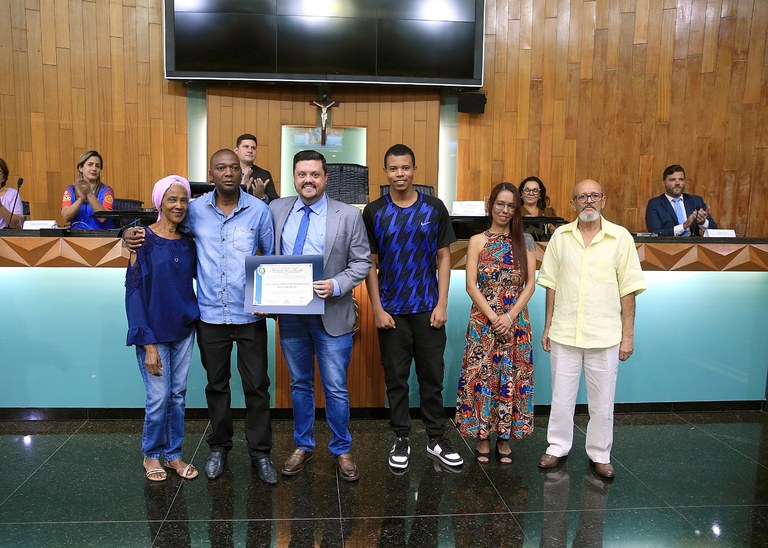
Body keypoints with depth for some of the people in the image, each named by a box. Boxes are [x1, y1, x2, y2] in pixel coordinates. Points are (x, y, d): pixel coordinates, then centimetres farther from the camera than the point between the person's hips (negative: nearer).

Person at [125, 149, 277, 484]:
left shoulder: (259, 210, -3)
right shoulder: (195, 210, 1)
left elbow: (272, 256, 5)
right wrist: (134, 235, -4)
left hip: (250, 315, -1)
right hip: (211, 315, 2)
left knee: (256, 385, 6)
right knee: (216, 384, 15)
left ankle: (260, 453, 21)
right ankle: (219, 447, 33)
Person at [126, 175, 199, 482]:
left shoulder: (187, 242, 5)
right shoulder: (144, 239, -9)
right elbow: (134, 291, -11)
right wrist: (148, 343, -14)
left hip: (183, 329, 5)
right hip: (153, 332, -4)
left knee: (178, 395, 11)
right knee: (159, 397, 1)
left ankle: (173, 453, 28)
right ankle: (151, 454, 24)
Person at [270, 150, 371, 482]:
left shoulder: (348, 215, -5)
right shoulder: (276, 210, 4)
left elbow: (362, 262, -4)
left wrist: (336, 285, -19)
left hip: (331, 314, -3)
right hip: (290, 312, 3)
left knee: (335, 389, 5)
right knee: (299, 384, 17)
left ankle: (341, 450, 26)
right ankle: (303, 446, 35)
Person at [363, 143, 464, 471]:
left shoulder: (434, 208, 2)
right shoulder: (373, 212, 0)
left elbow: (444, 257, 3)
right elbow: (369, 264, 1)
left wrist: (442, 304, -4)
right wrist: (377, 309, -5)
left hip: (428, 309, 1)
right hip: (391, 311, 0)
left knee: (432, 377, 8)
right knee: (396, 379, 8)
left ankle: (437, 439, 23)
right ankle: (402, 439, 23)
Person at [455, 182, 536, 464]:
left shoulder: (525, 241, 6)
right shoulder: (477, 241, 1)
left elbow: (530, 283, 1)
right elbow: (471, 285, -4)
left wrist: (510, 316, -11)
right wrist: (493, 317, -13)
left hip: (516, 321, 2)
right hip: (484, 319, -1)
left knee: (512, 377, 6)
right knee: (481, 376, 2)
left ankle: (505, 437, 21)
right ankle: (483, 437, 17)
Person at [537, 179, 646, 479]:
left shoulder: (620, 237, -2)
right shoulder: (560, 236, 3)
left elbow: (628, 291, -2)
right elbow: (551, 285, 7)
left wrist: (628, 335, -3)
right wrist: (548, 327, 6)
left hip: (605, 336, -1)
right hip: (564, 333, 1)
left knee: (602, 401, 10)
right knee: (561, 397, 12)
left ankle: (600, 454, 28)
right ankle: (558, 447, 30)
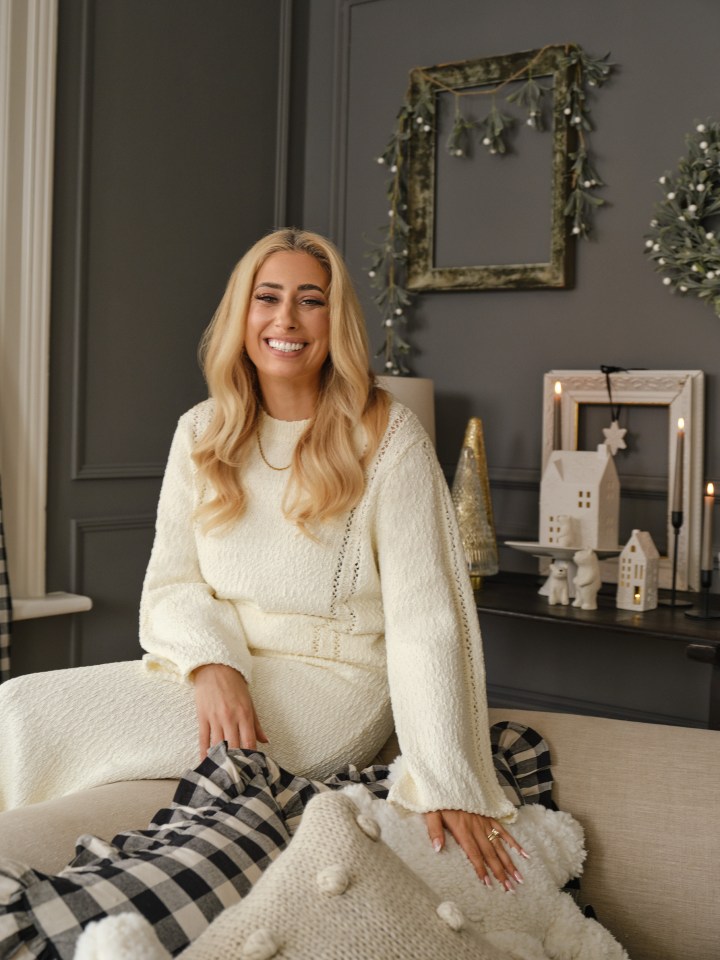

→ Task item: Rewrite the whole listing above with "Person at" replaced by "Subject in box" everywhere and nothing else changed. Leave the pictures out of your answer.

→ Result of this task:
Body keypoints with depth for some of the people in the image, each named by a box. Boxes are [x1, y1, x2, y2] in pixel coordinates. Points are (x, y, d): pixel coordinates, then centimetres farther from the camera than the point between the person's hips (negative: nearer).

Subject in box [125, 149, 277, 484]:
left shoulder: (259, 210, -3)
right shoulder: (195, 210, 1)
left elbow: (272, 256, 5)
right wrist: (134, 235, -4)
left hip: (250, 315, -1)
right hip: (211, 315, 2)
left knee: (256, 385, 6)
right knee: (216, 384, 15)
left ankle: (260, 453, 21)
right ankle: (219, 447, 33)
Subject in box [126, 175, 199, 482]:
left shoulder: (187, 242, 5)
right shoulder: (144, 239, -9)
right elbow: (134, 291, -11)
right wrist: (148, 343, -14)
left hip: (183, 329, 5)
right hip: (153, 332, -4)
left knee: (178, 395, 11)
right knee: (159, 397, 1)
left ankle: (173, 453, 28)
right ankle: (151, 454, 24)
Subject in box [270, 150, 371, 482]:
left shoulder: (348, 215, -5)
right shoulder: (276, 210, 4)
left elbow: (362, 262, -4)
left wrist: (336, 285, -19)
left hip: (331, 314, -3)
right hip: (290, 312, 3)
left knee: (335, 389, 5)
right knee: (299, 384, 17)
left ankle: (341, 450, 26)
right ankle: (303, 446, 35)
Subject in box [363, 143, 464, 471]:
left shoulder: (434, 208, 2)
right shoulder: (373, 212, 0)
left elbow: (444, 257, 3)
right elbow: (369, 264, 1)
left wrist: (442, 304, -4)
right wrist: (377, 309, -5)
left hip: (428, 309, 1)
right hip: (391, 311, 0)
left knee: (432, 377, 8)
right knee: (396, 379, 8)
left ankle: (437, 439, 23)
right ankle: (402, 439, 23)
Subject in box [455, 182, 536, 464]:
left shoulder: (525, 241, 6)
right shoulder: (477, 241, 1)
left elbow: (530, 283, 1)
right elbow: (471, 285, -4)
left wrist: (510, 316, -11)
right wrist: (493, 317, -13)
left hip: (516, 321, 2)
right hip: (484, 319, -1)
left knee: (512, 377, 6)
right knee: (481, 376, 2)
left ankle: (505, 437, 21)
right ankle: (483, 437, 17)
Subject in box [537, 179, 646, 479]:
left shoulder: (620, 237, -2)
right shoulder: (560, 236, 3)
left elbow: (628, 291, -2)
right elbow: (551, 285, 7)
left wrist: (628, 335, -3)
right wrist: (548, 327, 6)
left hip: (605, 336, -1)
right hip: (564, 333, 1)
left knee: (602, 401, 10)
right knee: (561, 397, 12)
left ankle: (600, 454, 28)
right ankle: (558, 447, 30)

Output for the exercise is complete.